Climo and her work have been featured by publications and websites including The Huffington Post, The Toast, The Daily Dot, HitFix, Flavorwire, and The National Post (Ontario). Her works have been translated into 8 languages, and she is a bestselling author in China.

School Library Journal calls Climo's debut book "a read-aloud option with broad appeal" and "an excellent addition for most collections." The Horn Book Guide to Children's and Young Adult Books affirms that "love between father and son abounds on each spread," while Kirkus Reviews adds that "readers will appreciate the clean design and the warm and humorous story; they'll hope Rory sets off again soon."

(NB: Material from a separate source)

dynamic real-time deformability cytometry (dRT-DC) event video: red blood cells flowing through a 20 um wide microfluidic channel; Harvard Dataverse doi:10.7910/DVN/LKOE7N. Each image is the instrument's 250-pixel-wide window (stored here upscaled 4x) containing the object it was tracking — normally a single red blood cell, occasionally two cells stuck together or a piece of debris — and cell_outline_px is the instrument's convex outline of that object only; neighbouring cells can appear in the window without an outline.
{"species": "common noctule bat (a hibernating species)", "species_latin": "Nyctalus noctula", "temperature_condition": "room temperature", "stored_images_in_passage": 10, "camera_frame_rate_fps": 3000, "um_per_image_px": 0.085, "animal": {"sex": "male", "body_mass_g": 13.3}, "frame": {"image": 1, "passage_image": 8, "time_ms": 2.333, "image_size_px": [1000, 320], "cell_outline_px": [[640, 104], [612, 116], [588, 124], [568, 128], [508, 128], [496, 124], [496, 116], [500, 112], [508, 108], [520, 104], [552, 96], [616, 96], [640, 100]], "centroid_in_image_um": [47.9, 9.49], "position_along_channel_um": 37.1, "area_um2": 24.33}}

Rory the Dinosaur Wants a Pet, Climo's second book, has been called "a cheerfully absurd portrait of unconditional love" (Publishers Weekly), "a fun book to share with the very young either one-on-one or in small groups" (School Library Journal). School Library Journal praises Climo's "simple yet clear, colorful, and expressive" illustrations, while Kirkus Reviews lauds her "lighthearted approach" and describes the title as "an appealing read-aloud" with an "innocent silliness."